● **PAGE TEXT**:

──────

Page MenuHomePhabricator

switch releases.wikimedia.org from eqiad to codfw
Closed, DeclinedPublic

Description

This service is still in eqiad.

Also it's in service_catalog and called "active-active" but at the same time it's not and its' really just an alias for eqiad.

So that needs follow-up in the future like other services that are not in the catalog yet.

And for now it should be switched over just like we did with miscweb static sites hosted on miscweb*.

This wasn't covered because it has its own dedicated backends, releases*.

Event Timeline

[releases2002:~] $ host releases.discovery.wmnet
releases.discovery.wmnet is an alias for releases1002.eqiad.wmnet.

Change 893576 had a related patch set uploaded (by Dzahn; author: Dzahn):

[operations/dns@master] switch releases.wikimedia.org from eqiad to codfw

https://gerrit.wikimedia.org/r/893576

Change 893577 had a related patch set uploaded (by Dzahn; author: Dzahn):

[operations/puppet@production] switch releases.wikimedia.org backends rsync direction

https://gerrit.wikimedia.org/r/893577

Mentioned in SAL (#wikimedia-operations) [2023-03-02T01:08:25Z] <mutante> releases2002 - stopping apache2 to test alerting (active server is 1002 but should be switched) T327975 T330960

Change 893829 had a related patch set uploaded (by Dzahn; author: Dzahn):

[operations/puppet@production] httpbb: fix tests for releases.wikimedia.org, remove parsoid

https://gerrit.wikimedia.org/r/893829

Change 893829 merged by Dzahn:

[operations/puppet@production] httpbb: fix tests for releases.wikimedia.org, remove parsoid

https://gerrit.wikimedia.org/r/893829

I confirmed the files in /srv/org/wikimedia/releases/ (the document root) are identical on both backends and that the existing timer and rsync command works. ran it manually as well and there was no diff to transfer.

/usr/bin/rsync --delete -av rsync://releases1002.eqiad.wmnet/srv-org-wikimedia-releases-releases2002.codfw.wmnet /srv/org/wikimedia/releases/

compiler output: https://puppet-compiler.wmflabs.org/output/893577/39933/

Then I switched the rsync direction around.

Change 893577 merged by Dzahn:

[operations/puppet@production] switch releases.wikimedia.org backends rsync direction

https://gerrit.wikimedia.org/r/893577

Mentioned in SAL (#wikimedia-operations) [2023-03-03T00:13:39Z] <mutante> switching releases.wikimedia.org from eqiad to codfw - T330960

Mentioned in SAL (#wikimedia-operations) [2023-03-03T01:12:27Z] <mutante> releases1002: deleting /usr/local/sbin/sync-srv-org-wikimedia-reprepro-releases1002.eqiad.wmnet which confusingly contains an rsync command to rsync from releases1001 which does not exist anymore T330960

Change 893828 had a related patch set uploaded (by Dzahn; author: Dzahn):

[operations/puppet@production] releases: add monitor for releases-jenkins.wikimedia.org

https://gerrit.wikimedia.org/r/893828

Change 893576 merged by Dzahn:

[operations/dns@master] switch releases.wikimedia.org from eqiad to codfw

https://gerrit.wikimedia.org/r/893576

This is switched! I am sending an email to all members in admin groups on releases* servers.

──────

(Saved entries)

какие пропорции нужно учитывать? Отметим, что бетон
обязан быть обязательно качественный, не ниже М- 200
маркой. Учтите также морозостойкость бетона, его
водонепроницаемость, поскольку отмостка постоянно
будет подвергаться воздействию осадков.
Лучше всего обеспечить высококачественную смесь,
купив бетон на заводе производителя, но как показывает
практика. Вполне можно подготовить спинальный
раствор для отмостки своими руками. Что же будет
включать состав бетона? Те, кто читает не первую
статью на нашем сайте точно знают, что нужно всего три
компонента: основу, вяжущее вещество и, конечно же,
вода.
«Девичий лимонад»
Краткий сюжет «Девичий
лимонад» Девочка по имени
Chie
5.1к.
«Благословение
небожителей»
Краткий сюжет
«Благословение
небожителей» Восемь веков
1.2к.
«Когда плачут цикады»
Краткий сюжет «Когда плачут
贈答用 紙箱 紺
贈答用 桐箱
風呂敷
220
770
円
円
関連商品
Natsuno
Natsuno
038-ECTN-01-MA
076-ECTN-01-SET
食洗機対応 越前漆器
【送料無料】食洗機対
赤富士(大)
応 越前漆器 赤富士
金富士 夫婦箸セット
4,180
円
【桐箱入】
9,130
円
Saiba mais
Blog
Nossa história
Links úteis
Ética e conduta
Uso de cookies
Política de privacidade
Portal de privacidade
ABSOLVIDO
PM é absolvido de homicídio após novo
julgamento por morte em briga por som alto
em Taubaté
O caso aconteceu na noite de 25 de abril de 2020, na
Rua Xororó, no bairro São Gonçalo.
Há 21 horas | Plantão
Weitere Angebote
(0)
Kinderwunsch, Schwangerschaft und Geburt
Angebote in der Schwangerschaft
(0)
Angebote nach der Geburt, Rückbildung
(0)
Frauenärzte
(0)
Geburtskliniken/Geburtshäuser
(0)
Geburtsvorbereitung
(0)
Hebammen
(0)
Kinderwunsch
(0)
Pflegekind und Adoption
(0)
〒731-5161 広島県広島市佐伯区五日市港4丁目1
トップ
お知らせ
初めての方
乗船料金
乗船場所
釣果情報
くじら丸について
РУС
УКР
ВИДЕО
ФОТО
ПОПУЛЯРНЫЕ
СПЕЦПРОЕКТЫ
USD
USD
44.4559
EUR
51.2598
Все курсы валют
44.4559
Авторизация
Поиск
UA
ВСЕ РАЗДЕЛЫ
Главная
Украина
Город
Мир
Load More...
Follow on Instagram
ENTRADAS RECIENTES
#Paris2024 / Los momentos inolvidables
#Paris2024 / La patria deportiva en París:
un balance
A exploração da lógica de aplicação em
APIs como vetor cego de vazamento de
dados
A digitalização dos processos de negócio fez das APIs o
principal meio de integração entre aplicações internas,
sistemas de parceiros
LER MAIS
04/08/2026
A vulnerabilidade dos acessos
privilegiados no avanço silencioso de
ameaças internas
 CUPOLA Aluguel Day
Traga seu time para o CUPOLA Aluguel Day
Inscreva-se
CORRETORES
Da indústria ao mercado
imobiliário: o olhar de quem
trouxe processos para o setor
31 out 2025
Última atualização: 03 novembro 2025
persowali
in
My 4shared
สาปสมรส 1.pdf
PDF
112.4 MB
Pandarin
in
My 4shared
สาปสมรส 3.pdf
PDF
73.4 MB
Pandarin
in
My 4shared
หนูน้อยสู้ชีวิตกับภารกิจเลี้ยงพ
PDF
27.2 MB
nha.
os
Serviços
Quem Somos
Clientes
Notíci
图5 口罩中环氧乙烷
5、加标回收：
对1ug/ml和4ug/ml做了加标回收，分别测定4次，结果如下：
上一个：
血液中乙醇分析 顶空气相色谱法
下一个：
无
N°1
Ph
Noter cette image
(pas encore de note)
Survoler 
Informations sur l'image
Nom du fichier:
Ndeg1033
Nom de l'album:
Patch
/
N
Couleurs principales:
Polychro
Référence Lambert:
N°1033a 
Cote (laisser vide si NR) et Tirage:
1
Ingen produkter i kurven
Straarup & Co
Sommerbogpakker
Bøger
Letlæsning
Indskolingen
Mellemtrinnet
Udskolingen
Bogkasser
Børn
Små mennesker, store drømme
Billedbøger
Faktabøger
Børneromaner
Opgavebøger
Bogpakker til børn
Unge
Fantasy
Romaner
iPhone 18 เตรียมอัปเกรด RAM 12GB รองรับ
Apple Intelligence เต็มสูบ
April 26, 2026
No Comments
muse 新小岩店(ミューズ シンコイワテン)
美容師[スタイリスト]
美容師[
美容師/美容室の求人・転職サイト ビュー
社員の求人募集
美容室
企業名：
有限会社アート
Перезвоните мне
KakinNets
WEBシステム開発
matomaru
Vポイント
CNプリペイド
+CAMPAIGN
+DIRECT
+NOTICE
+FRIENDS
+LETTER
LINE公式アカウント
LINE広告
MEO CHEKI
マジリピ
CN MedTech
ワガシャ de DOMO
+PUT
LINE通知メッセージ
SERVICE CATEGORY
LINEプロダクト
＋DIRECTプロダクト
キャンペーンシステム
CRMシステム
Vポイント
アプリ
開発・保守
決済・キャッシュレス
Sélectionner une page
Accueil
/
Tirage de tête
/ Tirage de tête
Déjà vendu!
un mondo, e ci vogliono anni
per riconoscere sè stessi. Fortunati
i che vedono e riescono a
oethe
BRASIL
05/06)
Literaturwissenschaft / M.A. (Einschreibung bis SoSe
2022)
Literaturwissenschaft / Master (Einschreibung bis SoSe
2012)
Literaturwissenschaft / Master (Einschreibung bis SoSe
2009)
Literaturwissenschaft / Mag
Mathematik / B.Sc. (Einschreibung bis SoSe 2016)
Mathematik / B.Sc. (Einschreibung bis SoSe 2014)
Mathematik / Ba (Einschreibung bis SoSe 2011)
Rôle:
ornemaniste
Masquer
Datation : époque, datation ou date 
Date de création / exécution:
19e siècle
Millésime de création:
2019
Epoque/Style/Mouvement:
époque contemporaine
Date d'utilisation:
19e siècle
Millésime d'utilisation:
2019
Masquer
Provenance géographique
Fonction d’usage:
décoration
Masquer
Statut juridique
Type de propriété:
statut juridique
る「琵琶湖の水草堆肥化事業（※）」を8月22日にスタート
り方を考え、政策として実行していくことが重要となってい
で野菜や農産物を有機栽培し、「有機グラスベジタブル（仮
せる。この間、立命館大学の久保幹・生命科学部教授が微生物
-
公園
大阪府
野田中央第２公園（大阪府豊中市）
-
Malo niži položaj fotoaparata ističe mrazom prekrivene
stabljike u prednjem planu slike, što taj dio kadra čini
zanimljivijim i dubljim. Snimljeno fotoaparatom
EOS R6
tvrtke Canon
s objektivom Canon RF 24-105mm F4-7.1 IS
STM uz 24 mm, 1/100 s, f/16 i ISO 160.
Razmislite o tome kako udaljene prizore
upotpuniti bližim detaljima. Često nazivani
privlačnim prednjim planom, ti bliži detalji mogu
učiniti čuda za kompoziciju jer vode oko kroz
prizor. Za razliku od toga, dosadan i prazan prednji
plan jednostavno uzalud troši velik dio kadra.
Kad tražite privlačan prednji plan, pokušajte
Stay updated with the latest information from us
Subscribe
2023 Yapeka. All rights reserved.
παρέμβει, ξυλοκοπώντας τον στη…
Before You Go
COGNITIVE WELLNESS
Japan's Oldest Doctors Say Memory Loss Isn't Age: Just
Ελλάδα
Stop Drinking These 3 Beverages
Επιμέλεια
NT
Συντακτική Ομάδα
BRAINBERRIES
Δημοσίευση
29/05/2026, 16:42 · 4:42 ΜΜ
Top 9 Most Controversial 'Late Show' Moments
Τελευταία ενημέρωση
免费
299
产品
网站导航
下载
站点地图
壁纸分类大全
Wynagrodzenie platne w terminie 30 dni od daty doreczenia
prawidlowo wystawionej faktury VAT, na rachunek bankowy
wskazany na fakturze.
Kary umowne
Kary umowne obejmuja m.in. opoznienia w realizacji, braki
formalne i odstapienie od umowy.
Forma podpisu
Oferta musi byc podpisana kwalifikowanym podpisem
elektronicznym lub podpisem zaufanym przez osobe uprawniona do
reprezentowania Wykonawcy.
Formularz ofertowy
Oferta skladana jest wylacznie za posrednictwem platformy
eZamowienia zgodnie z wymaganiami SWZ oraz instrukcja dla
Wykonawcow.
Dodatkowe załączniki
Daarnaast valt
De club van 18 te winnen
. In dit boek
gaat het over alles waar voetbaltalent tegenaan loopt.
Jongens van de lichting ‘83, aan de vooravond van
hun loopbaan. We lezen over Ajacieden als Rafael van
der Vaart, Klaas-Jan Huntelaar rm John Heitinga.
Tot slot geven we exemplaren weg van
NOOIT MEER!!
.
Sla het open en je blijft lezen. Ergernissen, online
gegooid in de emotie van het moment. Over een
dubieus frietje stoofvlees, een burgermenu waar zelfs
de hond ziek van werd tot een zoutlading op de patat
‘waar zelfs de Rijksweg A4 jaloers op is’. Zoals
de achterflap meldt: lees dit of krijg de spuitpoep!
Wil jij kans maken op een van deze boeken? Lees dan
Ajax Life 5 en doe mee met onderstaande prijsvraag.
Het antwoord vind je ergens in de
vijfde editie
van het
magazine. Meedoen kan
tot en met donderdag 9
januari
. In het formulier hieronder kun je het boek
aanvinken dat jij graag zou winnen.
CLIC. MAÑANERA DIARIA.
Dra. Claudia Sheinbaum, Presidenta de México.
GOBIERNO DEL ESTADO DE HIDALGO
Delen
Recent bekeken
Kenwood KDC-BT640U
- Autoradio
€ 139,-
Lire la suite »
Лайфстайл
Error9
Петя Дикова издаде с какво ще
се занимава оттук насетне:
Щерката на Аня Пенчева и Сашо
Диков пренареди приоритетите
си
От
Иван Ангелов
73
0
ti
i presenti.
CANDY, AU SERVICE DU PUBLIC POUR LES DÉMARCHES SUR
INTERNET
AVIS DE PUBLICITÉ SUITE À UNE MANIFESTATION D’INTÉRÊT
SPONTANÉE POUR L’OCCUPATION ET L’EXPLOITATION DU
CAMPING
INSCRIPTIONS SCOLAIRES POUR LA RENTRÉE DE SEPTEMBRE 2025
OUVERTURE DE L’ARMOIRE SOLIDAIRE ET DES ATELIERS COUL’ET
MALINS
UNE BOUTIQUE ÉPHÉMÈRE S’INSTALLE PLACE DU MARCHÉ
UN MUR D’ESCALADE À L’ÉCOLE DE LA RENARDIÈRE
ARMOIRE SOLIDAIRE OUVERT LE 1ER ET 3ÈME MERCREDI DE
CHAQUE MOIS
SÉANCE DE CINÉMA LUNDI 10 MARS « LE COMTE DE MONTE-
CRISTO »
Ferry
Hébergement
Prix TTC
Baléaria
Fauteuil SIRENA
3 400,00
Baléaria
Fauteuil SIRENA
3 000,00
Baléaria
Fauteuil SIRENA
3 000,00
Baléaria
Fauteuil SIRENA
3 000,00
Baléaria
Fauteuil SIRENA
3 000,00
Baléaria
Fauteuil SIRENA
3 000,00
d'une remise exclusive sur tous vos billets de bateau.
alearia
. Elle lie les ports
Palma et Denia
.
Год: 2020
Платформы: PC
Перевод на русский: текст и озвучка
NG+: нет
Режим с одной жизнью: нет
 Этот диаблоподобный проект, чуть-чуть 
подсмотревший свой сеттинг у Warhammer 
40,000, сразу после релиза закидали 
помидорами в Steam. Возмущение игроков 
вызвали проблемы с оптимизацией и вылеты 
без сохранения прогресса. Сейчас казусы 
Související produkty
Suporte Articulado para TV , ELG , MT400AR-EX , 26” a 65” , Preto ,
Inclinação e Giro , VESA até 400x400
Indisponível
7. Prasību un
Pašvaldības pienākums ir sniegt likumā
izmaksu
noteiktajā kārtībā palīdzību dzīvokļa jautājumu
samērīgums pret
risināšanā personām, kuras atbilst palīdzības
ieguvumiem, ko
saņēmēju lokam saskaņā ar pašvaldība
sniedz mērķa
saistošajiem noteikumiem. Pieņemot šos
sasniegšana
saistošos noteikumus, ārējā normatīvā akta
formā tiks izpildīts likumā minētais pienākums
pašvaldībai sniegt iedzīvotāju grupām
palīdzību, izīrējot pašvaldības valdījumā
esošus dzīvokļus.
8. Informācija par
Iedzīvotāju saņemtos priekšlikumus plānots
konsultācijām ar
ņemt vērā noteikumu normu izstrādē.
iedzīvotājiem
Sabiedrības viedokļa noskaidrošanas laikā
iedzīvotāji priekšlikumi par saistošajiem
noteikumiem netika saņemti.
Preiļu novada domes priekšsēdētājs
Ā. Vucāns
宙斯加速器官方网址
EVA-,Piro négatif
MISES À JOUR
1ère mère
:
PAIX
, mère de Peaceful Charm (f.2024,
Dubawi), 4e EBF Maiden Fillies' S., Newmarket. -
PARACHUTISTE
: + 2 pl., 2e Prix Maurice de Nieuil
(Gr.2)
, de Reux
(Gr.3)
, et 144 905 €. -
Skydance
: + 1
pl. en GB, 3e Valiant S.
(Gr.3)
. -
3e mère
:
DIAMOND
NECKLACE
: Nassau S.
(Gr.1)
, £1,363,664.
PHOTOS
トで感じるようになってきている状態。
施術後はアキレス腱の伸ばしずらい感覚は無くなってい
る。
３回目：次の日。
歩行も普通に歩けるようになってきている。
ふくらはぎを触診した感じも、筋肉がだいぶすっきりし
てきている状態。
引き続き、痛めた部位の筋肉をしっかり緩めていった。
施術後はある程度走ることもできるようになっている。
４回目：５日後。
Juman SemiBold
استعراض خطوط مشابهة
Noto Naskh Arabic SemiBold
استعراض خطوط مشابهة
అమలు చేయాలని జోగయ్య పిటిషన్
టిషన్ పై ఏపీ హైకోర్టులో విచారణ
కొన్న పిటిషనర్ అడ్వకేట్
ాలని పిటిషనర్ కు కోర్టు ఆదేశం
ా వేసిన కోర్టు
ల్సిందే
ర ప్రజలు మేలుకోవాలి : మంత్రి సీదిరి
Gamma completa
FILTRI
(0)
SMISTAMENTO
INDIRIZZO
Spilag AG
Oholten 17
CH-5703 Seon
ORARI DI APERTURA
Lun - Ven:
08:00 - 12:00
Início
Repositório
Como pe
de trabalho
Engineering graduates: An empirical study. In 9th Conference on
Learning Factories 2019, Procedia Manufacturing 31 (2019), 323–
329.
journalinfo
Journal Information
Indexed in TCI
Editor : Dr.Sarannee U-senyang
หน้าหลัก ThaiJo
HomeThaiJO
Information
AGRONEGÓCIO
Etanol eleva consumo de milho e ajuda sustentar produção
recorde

──────

● **THINGS TO DO**:
A: Using the Phabricator ticket on moving releases.wikimedia.org to codfw, decide whether each statement agrees with it, answering yes or no and quoting the deciding words: (i) the files in the document root were found identical on both backends; (ii) releases.discovery.wmnet pointed to a codfw host; (iii) Change 893829 was merged by Dzahn.
B: Reproduce verbatim the part of the Phabricator ticket on moving releases.wikimedia.org to codfw that lies between "I confirmed the" and "rsync direction around.", inclusive.
C: Resume the Phabricator ticket on moving releases.wikimedia.org to codfw, picking up after its final line.

● **YOUR RESPONSES**:
A:
(i) Yes: "I confirmed the files in /srv/org/wikimedia/releases/ (the document root) are identical on both backends"
(ii) No: "releases.discovery.wmnet is an alias for releases1002.eqiad.wmnet."
(iii) Yes: "Change 893829 merged by Dzahn:"

B:
I confirmed the files in /srv/org/wikimedia/releases/ (the document root) are identical on both backends and that the existing timer and rsync command works. ran it manually as well and there was no diff to transfer.

/usr/bin/rsync --delete -av rsync://releases1002.eqiad.wmnet/srv-org-wikimedia-releases-releases2002.codfw.wmnet /srv/org/wikimedia/releases/

compiler output: https://puppet-compiler.wmflabs.org/output/893577/39933/

Then I switched the rsync direction around.

C:
I am just keeping it open to add docs to wikitech tomorrow.

hashar added subscribers: jnuche, hashar.

From my mail earlier today, that broke the release Jenkins service.

The service configuration files are managed by scap via the jenkins-deploy repository and is currently a work in progress. We notably do not vary the configuration between the hosts and as such the Jenkins on releases2002 attempts to attach releases1002 as an agent which does not work due to lack of iptables rules (and anyway Jenkins should attach releases2002 as an agent).

The jobs are also not under configuration management which we will need to find a solution though (either storing the flat XML files in the jenkins-deploy repository or using Jenkins Job Builder to generate them). The Jenkins running on releases1002 thus does not have any job defined.

Jenkins on releases2002 is still up and running, so I guess eventually the job used to automatically cut the branch and update wmf branches releases notes will kick in successfully, but since the service entry ( https://releases-jenkins.wikimedia.org/ ) got switched to the other host we can't access it.

I guess we should have opted out switching other the releases hosts due to Jenkins (like we have opted out the contint servers).

Change 893778 had a related patch set uploaded (by Hashar; author: Hashar):

[operations/puppet@production] Revert "switch releases.wikimedia.org backends rsync direction"

https://gerrit.wikimedia.org/r/893778

Change 893779 had a related patch set uploaded (by Hashar; author: Hashar):

[operations/dns@master] Revert "switch releases.wikimedia.org from eqiad to codfw"

https://gerrit.wikimedia.org/r/893779

Change 893778 merged by Dzahn:

[operations/puppet@production] Revert "switch releases.wikimedia.org backends rsync direction"

https://gerrit.wikimedia.org/r/893778

Change 893779 merged by Dzahn:

[operations/dns@master] Revert "switch releases.wikimedia.org from eqiad to codfw"

https://gerrit.wikimedia.org/r/893779

https://releases-jenkins.wikimedia.org/ is back on releases1002 which has the fully configured Jenkins instance.

I have manually masked stopped, disabled and masked Jenkins on releases2002. Ran Puppet again and it has stayed as is.

Dzahn changed the task status from Open to Stalled.Mar 3 2023, 3:12 PM
Dzahn claimed this task.

From my mail earlier today, that broke the release Jenkins service.

This code comment below seems relevant here. We allow rsyncing jenkins but it's not happening automatically. from profile::releases::common.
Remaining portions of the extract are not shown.